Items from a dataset
>> Start

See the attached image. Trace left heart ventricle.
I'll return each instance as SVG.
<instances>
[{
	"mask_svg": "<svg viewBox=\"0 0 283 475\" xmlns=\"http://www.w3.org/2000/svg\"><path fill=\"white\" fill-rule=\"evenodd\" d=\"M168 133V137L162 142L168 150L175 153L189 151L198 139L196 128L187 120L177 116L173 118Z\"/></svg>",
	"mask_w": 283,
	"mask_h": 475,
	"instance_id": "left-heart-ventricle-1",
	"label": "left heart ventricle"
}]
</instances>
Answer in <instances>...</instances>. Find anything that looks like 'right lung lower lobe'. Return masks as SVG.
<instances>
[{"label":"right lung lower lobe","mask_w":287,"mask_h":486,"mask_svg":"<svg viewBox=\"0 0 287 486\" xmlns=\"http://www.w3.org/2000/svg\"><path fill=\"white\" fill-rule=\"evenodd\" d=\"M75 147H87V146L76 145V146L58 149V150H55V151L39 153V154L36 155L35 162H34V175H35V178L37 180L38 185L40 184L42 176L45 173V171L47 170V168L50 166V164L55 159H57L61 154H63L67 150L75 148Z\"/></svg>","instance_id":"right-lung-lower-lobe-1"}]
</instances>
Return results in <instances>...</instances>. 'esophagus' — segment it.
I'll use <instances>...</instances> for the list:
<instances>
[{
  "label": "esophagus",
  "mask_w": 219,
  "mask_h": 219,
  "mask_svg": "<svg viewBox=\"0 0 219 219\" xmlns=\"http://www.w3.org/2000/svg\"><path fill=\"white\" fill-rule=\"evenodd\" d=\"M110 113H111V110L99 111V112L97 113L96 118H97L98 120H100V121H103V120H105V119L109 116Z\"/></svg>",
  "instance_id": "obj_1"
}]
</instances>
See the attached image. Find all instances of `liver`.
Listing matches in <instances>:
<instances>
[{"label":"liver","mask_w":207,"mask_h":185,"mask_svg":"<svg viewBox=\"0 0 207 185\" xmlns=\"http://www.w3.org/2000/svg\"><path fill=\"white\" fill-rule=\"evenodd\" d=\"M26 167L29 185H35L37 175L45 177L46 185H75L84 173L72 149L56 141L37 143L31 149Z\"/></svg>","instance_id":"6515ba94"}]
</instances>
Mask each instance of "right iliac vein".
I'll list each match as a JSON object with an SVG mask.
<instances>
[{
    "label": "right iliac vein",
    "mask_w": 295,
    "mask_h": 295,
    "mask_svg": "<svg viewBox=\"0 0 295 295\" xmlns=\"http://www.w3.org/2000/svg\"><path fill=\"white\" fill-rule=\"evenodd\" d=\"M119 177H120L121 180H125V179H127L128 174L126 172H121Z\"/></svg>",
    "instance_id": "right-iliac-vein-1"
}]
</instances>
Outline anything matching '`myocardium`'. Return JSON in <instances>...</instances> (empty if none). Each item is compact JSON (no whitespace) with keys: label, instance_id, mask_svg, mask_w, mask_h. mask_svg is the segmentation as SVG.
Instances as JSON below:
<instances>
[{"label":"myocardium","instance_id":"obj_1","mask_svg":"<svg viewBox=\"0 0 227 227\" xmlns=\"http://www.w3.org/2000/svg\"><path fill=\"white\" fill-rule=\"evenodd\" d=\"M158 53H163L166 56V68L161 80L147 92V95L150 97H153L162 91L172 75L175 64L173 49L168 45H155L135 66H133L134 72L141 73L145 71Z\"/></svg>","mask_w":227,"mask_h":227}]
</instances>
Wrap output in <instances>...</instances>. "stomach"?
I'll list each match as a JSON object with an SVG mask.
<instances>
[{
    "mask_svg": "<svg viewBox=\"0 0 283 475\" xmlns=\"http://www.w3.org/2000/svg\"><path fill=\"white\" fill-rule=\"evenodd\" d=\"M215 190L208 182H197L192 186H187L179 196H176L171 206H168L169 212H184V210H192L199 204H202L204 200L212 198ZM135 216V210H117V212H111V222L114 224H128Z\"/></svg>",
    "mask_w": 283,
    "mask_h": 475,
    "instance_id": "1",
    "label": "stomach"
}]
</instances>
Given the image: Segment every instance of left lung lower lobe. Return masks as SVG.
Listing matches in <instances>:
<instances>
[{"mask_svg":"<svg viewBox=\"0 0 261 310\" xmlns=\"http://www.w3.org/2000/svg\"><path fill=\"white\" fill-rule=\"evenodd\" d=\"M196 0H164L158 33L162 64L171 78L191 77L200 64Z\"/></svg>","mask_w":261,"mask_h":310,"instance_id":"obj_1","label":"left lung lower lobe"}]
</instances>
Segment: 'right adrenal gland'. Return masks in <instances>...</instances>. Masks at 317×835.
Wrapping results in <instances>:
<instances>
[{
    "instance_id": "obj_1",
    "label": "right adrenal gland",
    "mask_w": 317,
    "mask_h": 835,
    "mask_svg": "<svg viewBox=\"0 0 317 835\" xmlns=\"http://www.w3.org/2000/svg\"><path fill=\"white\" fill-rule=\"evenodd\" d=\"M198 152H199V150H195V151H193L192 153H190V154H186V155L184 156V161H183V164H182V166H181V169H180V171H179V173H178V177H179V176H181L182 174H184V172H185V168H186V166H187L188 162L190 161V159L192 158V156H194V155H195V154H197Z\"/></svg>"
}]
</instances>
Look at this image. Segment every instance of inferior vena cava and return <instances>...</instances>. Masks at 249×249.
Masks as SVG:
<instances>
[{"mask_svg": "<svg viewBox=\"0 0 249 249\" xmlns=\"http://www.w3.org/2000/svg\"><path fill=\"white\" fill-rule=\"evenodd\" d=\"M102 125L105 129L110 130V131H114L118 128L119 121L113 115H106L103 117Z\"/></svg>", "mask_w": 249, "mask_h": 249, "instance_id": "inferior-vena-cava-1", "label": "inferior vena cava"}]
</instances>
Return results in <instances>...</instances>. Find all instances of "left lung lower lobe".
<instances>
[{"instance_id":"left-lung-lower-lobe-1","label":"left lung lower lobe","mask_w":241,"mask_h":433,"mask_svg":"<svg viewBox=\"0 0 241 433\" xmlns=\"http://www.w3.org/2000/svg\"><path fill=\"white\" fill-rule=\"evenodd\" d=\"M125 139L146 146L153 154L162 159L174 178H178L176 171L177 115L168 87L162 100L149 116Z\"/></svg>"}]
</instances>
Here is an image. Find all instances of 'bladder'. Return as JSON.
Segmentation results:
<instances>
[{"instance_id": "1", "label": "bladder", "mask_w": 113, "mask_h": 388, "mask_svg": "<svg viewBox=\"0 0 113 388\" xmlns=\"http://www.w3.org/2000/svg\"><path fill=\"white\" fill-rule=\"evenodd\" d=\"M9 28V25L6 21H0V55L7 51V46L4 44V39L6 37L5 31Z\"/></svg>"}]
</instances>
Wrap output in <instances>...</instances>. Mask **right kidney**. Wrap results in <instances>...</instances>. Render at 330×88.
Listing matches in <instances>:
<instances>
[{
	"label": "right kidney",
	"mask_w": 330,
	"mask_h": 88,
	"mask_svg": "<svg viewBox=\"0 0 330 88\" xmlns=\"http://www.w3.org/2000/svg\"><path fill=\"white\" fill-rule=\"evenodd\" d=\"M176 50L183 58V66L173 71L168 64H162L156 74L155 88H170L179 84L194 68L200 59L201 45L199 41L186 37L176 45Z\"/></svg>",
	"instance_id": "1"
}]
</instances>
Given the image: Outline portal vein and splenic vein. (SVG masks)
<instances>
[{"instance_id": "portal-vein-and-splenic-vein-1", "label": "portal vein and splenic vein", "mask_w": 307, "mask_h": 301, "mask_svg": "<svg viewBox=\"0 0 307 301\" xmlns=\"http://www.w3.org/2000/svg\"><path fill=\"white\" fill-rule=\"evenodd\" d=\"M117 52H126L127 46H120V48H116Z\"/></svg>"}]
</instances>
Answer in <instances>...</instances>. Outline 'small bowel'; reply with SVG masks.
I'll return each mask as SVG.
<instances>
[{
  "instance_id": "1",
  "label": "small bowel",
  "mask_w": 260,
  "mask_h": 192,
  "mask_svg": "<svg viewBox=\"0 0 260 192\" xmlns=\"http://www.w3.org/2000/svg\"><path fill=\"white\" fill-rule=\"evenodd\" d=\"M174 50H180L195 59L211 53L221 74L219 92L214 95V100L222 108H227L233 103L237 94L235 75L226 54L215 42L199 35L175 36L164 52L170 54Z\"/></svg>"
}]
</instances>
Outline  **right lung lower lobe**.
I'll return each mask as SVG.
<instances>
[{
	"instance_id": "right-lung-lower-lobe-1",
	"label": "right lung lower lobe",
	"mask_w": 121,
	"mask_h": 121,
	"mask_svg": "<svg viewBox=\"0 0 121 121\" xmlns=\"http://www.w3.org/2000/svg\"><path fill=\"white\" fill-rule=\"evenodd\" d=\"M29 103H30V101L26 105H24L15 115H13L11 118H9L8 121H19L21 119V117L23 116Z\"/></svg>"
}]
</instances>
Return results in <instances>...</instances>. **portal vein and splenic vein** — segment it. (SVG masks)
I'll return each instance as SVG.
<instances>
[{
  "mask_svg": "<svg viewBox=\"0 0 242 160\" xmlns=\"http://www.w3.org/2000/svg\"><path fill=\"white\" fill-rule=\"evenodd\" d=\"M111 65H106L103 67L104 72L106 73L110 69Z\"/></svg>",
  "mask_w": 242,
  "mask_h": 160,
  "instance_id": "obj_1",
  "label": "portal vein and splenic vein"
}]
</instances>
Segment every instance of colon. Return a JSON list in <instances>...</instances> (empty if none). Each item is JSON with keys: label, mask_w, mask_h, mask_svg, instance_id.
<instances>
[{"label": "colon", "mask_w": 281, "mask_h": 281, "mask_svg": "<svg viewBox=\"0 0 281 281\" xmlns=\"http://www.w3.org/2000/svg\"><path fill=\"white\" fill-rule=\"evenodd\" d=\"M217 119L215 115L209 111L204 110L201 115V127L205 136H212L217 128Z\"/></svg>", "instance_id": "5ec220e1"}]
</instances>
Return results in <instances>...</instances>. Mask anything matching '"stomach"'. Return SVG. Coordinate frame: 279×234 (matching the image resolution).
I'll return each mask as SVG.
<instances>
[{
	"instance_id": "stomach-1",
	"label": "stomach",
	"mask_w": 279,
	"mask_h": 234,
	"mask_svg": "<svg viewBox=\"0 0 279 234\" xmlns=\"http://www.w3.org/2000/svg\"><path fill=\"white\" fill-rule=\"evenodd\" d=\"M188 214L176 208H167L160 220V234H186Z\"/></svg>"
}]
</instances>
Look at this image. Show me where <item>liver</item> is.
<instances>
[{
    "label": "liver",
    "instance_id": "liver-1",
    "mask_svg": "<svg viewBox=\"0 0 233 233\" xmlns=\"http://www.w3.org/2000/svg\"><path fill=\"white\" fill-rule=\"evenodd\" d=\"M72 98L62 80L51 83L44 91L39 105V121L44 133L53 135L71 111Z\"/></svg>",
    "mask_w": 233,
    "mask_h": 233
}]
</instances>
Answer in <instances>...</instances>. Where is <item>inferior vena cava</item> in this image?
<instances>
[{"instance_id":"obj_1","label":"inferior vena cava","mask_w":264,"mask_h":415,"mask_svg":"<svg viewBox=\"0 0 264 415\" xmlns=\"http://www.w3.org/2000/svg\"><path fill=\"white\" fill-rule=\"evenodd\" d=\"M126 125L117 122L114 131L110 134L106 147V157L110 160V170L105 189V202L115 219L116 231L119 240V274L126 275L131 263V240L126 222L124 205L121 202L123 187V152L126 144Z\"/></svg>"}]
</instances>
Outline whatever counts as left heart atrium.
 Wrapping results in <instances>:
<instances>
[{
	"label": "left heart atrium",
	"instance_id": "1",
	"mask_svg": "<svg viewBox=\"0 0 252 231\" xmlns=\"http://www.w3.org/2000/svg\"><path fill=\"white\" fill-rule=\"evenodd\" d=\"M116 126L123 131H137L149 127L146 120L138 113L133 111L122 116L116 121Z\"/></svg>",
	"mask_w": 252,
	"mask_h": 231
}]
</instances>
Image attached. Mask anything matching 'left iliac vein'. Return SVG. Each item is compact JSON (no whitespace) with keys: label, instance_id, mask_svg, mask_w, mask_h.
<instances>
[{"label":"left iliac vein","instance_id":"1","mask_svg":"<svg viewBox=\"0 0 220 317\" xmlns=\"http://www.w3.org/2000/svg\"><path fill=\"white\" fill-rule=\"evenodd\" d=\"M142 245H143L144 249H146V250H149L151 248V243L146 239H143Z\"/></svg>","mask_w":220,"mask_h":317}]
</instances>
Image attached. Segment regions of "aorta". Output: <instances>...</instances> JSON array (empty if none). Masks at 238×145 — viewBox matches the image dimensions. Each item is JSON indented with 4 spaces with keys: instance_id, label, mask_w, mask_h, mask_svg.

>> End

# [Stated task]
How many lines in the rows above contain the string "myocardium"? Reply with the number only.

# [Reply]
2